Posted by: megapotamus at November 19, 2009 09:41 AM (Z1yVV)

10 Jim believes that the Nanking Massacre wasn't murder because it was part of War. Jim, all good people in the world disagree with you, as does the US Military. UCMJ - Article 118 - Murder

Posted by: brando at November 19, 2009 02:47 PM (IPGju)

11 You have it completely backwards as usual Brando. A better analogy for what I actually wrote above would be; I don't think a Chinese man who shot a Japanese woman in Tokyo a month after Nanking should be treated as though he was a soldier at war on the battlefield. You can murder while in uniform, no one disputes that. I do not believe a person can declare war on a nation and then 5 years later kill civilians and call that an act of war. KSM was not a soldier in a war, he was a simple criminal and should be tried as such.

Posted by: Jim at November 19, 2009 03:36 PM (3GzXA)

12 Jim - Your argument is so specious that I don't know where to start. The US did not specifically target Saddam at the beginning of hostilities. They concentrated on command, control and communication facilities. That's the first move any aggressor makes in a war. The US may have a lobbed a missle or two after Saddam, and if they got him in the process, so much the better.
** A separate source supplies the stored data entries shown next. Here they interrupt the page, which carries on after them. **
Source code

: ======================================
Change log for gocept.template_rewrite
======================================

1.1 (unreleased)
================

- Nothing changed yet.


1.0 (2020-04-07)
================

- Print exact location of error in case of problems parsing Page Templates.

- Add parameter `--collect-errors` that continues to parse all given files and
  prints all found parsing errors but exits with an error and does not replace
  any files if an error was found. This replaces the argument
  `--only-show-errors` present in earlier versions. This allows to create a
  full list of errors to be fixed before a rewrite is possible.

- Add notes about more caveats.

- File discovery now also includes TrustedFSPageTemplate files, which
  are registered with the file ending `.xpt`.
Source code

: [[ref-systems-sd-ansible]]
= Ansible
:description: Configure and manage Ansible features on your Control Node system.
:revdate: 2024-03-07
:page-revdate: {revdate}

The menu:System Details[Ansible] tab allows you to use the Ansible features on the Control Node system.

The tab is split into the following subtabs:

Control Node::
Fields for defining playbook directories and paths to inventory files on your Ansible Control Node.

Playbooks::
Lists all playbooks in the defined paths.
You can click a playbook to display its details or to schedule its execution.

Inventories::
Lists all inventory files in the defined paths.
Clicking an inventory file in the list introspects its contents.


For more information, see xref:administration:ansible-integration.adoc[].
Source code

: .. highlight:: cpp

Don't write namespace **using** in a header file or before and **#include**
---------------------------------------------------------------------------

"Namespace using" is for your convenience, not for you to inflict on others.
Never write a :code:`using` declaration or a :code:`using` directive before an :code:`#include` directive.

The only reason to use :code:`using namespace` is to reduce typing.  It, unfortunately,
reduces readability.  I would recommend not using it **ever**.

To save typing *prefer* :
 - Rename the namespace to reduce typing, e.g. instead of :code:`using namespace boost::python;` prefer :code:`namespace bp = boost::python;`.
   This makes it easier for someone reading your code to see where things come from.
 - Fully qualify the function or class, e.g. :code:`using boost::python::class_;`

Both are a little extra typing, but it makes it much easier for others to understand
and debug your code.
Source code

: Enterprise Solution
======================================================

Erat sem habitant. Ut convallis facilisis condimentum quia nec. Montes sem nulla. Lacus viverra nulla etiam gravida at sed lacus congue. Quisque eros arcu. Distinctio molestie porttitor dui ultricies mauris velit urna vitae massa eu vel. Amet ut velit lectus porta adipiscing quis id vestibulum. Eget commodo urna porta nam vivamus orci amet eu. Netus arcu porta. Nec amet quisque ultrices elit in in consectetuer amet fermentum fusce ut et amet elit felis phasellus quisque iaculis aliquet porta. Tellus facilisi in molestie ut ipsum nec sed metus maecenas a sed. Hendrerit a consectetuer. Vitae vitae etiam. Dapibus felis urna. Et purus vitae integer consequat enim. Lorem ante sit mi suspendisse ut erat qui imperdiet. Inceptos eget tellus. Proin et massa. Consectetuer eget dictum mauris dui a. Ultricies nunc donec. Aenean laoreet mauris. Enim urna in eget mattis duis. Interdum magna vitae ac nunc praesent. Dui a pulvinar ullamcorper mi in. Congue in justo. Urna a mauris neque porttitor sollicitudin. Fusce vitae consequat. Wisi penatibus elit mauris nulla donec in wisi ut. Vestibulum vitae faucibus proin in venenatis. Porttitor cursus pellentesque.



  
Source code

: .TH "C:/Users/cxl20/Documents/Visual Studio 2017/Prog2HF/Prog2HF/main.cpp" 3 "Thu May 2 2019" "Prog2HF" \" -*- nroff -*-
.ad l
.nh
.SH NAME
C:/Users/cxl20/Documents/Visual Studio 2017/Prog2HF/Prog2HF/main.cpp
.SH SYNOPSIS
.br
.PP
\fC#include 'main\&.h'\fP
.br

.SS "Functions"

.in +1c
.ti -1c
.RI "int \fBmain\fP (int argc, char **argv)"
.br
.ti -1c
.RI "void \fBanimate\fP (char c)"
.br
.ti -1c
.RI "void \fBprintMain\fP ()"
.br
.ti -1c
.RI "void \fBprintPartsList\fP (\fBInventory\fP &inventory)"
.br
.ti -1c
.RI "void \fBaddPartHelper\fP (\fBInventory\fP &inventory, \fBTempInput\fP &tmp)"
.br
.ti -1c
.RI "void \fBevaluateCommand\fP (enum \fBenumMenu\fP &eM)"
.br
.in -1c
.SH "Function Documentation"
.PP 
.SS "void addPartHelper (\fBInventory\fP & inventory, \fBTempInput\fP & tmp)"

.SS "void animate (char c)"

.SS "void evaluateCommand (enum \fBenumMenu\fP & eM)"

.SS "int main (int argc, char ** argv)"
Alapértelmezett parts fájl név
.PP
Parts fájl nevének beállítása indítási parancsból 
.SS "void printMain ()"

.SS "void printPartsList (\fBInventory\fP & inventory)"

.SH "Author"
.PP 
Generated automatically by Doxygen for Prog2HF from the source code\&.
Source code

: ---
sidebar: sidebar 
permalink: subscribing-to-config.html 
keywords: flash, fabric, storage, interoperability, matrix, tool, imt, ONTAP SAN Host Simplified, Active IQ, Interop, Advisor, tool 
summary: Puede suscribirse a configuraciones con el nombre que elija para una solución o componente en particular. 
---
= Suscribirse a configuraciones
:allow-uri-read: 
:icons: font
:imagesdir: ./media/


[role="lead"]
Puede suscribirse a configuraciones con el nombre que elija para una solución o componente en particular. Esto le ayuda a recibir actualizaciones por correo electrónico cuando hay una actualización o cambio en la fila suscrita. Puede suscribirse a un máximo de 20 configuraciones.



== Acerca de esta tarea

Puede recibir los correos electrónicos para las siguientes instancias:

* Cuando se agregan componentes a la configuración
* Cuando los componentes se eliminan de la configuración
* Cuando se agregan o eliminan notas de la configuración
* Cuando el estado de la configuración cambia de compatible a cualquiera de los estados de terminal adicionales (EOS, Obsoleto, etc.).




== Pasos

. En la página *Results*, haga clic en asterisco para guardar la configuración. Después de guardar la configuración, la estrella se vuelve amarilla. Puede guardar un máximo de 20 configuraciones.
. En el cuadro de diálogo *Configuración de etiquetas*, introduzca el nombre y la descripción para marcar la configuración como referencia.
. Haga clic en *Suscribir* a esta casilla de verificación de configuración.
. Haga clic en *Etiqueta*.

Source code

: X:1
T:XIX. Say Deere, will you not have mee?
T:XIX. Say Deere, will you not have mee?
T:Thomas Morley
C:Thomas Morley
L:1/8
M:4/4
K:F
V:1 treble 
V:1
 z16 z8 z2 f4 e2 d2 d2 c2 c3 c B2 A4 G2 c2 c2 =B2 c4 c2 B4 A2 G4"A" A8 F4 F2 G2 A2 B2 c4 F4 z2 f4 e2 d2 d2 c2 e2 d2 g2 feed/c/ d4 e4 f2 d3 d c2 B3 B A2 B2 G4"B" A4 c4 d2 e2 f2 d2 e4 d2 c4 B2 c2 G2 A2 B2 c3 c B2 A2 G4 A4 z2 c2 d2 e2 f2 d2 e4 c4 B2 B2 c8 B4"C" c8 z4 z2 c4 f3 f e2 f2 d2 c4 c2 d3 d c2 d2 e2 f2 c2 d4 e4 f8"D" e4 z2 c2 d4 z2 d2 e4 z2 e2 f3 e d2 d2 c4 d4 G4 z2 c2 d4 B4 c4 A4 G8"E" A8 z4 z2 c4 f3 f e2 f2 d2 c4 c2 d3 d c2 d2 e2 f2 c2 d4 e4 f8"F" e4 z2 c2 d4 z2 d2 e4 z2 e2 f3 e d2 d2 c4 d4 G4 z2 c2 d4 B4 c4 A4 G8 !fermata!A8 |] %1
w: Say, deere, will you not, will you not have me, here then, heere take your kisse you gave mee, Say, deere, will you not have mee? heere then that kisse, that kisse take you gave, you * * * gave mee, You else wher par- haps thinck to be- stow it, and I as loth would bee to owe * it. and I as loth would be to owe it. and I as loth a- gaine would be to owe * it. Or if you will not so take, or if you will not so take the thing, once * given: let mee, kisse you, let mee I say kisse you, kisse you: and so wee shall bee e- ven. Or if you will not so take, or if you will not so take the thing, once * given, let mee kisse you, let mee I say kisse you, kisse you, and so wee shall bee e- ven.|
But as I recall, lots of munitions fell that night, and not all of them were aimed at Saddam. And do you really believe that Al Qaeda would hesitate, even for a second, to eliminate Bush if they had the chance? You do understand what a PR coup that would be for Al Qaeda, right? Further, except for the heroic actions of some on flight 83, Al Qaeda WOULD have destroyed the Capital. But, if I understand your argument correctly, had the terrorists succeeded, and politicians (as opposed to civilians) died, then we could try KSM in a military court? You may not want to "invest individual terrorists with privileges of nations", but Al Qaeda doesn't really care what you think. They have already taken those "privileges", whether granted or not.

Posted by: Michael Smith at November 19, 2009 05:47 PM (T4ASz)

13 BAGHDAD, Iraq — The United States launched its opening attack against Iraq Thursday morning, aiming at "targets of military opportunity" in a pre-dawn "decapitation" strike after President Bush's deadline for Saddam Hussein to leave the country passed unheeded. The "decapitation" attack targeted Saddam personally, U.S. officials told Fox News, and the barrage of cruise missiles and bombs was a prelude to a major invasion of Iraq. http://www.foxnews.com/story/0,2933,81607,00.html Of course Al Qaeda would target our President, my question to you is, if we and Al Qaeda are at war, and you can legally target a leader in a "decapitation" strike while at war, would you call an attack by Al Qaeda on our President a valid act of war or a crime. I would call it a crime because I don't treat Al Qaeda as an entity that can wage war. If you say they can and have, then why would their decapitation strike be illegal and ours legal?